■ DO THIS:
In the entries below, swap "dashed" for "broken" wherever it occurs and reproduce every line with no other alteration.

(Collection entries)

┄┄┄┄┄┄┄┄┄┄┄┄┄┄┄┄┄┄┄┄

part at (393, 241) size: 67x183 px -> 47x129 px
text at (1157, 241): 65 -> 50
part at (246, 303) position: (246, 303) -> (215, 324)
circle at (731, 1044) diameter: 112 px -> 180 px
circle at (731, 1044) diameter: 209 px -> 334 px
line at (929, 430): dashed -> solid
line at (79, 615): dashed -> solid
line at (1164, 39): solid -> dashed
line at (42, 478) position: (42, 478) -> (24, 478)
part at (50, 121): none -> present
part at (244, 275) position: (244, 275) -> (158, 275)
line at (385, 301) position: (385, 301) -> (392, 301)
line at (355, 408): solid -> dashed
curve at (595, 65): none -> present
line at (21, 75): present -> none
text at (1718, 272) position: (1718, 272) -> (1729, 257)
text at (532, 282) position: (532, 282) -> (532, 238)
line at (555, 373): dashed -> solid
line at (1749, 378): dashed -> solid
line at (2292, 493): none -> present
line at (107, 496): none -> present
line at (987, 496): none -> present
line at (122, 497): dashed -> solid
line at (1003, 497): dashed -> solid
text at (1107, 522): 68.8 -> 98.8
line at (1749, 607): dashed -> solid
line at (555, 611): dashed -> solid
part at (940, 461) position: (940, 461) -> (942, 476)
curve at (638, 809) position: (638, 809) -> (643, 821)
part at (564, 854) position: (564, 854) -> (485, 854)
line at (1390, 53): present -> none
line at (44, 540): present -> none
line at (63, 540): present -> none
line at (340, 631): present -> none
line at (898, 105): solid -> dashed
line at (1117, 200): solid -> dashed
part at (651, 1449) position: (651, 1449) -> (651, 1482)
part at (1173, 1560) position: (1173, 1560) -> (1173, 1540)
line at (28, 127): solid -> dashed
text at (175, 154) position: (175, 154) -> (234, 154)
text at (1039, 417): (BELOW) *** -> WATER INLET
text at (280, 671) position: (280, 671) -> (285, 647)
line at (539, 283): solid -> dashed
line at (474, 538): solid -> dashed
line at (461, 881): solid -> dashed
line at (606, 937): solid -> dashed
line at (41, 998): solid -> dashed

┄┄┄┄┄┄┄┄┄┄┄┄┄┄┄┄┄┄┄┄

■ EXERCISE RESULT:
part at (393, 241) size: 67x183 px -> 47x129 px
text at (1157, 241): 65 -> 50
part at (246, 303) position: (246, 303) -> (215, 324)
circle at (731, 1044) diameter: 112 px -> 180 px
circle at (731, 1044) diameter: 209 px -> 334 px
line at (929, 430): broken -> solid
line at (79, 615): broken -> solid
line at (1164, 39): solid -> broken
line at (42, 478) position: (42, 478) -> (24, 478)
part at (50, 121): none -> present
part at (244, 275) position: (244, 275) -> (158, 275)
line at (385, 301) position: (385, 301) -> (392, 301)
line at (355, 408): solid -> broken
curve at (595, 65): none -> present
line at (21, 75): present -> none
text at (1718, 272) position: (1718, 272) -> (1729, 257)
text at (532, 282) position: (532, 282) -> (532, 238)
line at (555, 373): broken -> solid
line at (1749, 378): broken -> solid
line at (2292, 493): none -> present
line at (107, 496): none -> present
line at (987, 496): none -> present
line at (122, 497): broken -> solid
line at (1003, 497): broken -> solid
text at (1107, 522): 68.8 -> 98.8
line at (1749, 607): broken -> solid
line at (555, 611): broken -> solid
part at (940, 461) position: (940, 461) -> (942, 476)
curve at (638, 809) position: (638, 809) -> (643, 821)
part at (564, 854) position: (564, 854) -> (485, 854)
line at (1390, 53): present -> none
line at (44, 540): present -> none
line at (63, 540): present -> none
line at (340, 631): present -> none
line at (898, 105): solid -> broken
line at (1117, 200): solid -> broken
part at (651, 1449) position: (651, 1449) -> (651, 1482)
part at (1173, 1560) position: (1173, 1560) -> (1173, 1540)
line at (28, 127): solid -> broken
text at (175, 154) position: (175, 154) -> (234, 154)
text at (1039, 417): (BELOW) *** -> WATER INLET
text at (280, 671) position: (280, 671) -> (285, 647)
line at (539, 283): solid -> broken
line at (474, 538): solid -> broken
line at (461, 881): solid -> broken
line at (606, 937): solid -> broken
line at (41, 998): solid -> broken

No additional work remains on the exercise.